# TEXTO DO DOCUMENTO
----

Requiescat in pace

0
120

 Há mais de vinte anos fui convidado pelo professor Moacir Locatelli, de Santa Rosa, que lecionava no Curso da Letras da URI, para falar sobre a morte, uns quarenta minutos. Com debate animado entre os alunos,o tema foi encerrado mais de duas horas depois, sem recreio. Nos cinco anos seguintes, sempre no mês de outubro, houve repetição da palestra com a mesma e intensa participação de todos. O professor Moacir gostava de ouvir o relato sobre o velório do Marcelo em Curitiba, assim sintetizado:

– No momento, agradeci o oferecimento de um padre jesuíta e eu mesmo falei sobre o ato, muito difícil para um pai na frente de um jovem de 19 anos de idade, desencarnado em acidente de automóvel.

Outro dia, na saída de um velório, o amigo Adão Lago Pinto me falou:

– Você fala sobre a morte com naturalidade.

O cineasta Paulo Nascimento, de Porto Alegre, disse à imprensa que o ator Walmor Chagas tratava a morte com muita naturalidade. O Canal Globo News reproduziu entrevista do Walmor poucas horas depois da notícia de que o artista de teatro, cinema e televisão tinha sido encontrado morto em seu sítio no interior paulista. Acompanhei a entrevista dada em outubro de 2011, na qual o ator de 82 anos revelava inconformidade com o afastamento dos palcos, onde o aplauso coroava suas magistrais interpretações. Antes aplausos incessantes, agora a monotonia de um sítio.

Lá pelas tantas, indagado sobre o destino inevitável de todos nós, Walmor Chagas respondeu mais ou menos assim:

– Não temo a morte. Acredito que depois da vida agitada em que estamos, entraremos em um mundo de muita paz.

----

# VERIFIQUE SUA COMPREENSÃO
[1] Segundo o texto sobre a morte, que idade tinha Walmor Chagas na entrevista concedida em outubro de 2011?
[2] Enumere todas as pessoas mencionadas pelo nome no texto sobre a morte.
[3] Transcreva fielmente o trecho do texto sobre a morte que vai de "Outro dia, na" até "de um sítio.".

----

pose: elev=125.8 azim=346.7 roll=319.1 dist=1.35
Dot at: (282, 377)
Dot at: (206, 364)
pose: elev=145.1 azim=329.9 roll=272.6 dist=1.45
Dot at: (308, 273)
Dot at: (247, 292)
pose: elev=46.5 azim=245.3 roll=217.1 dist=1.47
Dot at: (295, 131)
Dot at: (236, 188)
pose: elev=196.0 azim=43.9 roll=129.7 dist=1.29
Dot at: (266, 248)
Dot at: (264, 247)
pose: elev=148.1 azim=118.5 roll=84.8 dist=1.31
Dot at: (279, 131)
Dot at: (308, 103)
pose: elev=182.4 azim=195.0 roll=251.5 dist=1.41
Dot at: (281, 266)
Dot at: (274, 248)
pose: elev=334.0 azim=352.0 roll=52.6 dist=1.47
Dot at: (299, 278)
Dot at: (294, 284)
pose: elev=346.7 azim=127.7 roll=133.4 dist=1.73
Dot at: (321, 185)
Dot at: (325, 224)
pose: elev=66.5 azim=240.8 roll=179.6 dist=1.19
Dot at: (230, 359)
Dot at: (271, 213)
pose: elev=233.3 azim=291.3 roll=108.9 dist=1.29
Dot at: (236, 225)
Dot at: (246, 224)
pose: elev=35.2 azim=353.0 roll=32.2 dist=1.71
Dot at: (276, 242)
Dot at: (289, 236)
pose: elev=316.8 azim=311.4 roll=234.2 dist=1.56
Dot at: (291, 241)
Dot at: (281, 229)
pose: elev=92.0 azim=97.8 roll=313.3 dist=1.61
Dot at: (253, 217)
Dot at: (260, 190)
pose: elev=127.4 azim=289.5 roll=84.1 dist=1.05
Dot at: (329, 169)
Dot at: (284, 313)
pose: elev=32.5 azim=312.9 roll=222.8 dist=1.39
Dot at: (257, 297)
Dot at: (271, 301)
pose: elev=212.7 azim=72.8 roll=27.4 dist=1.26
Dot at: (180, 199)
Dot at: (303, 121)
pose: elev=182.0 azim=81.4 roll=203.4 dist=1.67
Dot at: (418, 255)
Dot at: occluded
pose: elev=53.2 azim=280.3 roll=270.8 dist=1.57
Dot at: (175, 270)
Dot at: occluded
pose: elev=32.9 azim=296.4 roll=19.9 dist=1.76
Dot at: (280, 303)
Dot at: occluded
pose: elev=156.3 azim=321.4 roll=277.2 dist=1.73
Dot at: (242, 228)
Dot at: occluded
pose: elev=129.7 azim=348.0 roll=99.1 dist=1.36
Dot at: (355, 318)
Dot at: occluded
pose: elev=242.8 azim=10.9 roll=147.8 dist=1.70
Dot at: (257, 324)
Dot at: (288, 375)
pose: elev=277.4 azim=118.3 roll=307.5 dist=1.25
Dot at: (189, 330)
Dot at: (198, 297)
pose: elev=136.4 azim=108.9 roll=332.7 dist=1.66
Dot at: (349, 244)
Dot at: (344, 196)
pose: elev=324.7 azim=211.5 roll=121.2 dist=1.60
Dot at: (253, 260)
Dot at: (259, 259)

----

# RESPOSTAS EM ORDEM
[1] 82 anos.

[2] Moacir Locatelli, Marcelo, Adão Lago Pinto, Paulo Nascimento e Walmor Chagas.

[3]
Outro dia, na saída de um velório, o amigo Adão Lago Pinto me falou:

– Você fala sobre a morte com naturalidade.

O cineasta Paulo Nascimento, de Porto Alegre, disse à imprensa que o ator Walmor Chagas tratava a morte com muita naturalidade. O Canal Globo News reproduziu entrevista do Walmor poucas horas depois da notícia de que o artista de teatro, cinema e televisão tinha sido encontrado morto em seu sítio no interior paulista. Acompanhei a entrevista dada em outubro de 2011, na qual o ator de 82 anos revelava inconformidade com o afastamento dos palcos, onde o aplauso coroava suas magistrais interpretações. Antes aplausos incessantes, agora a monotonia de um sítio.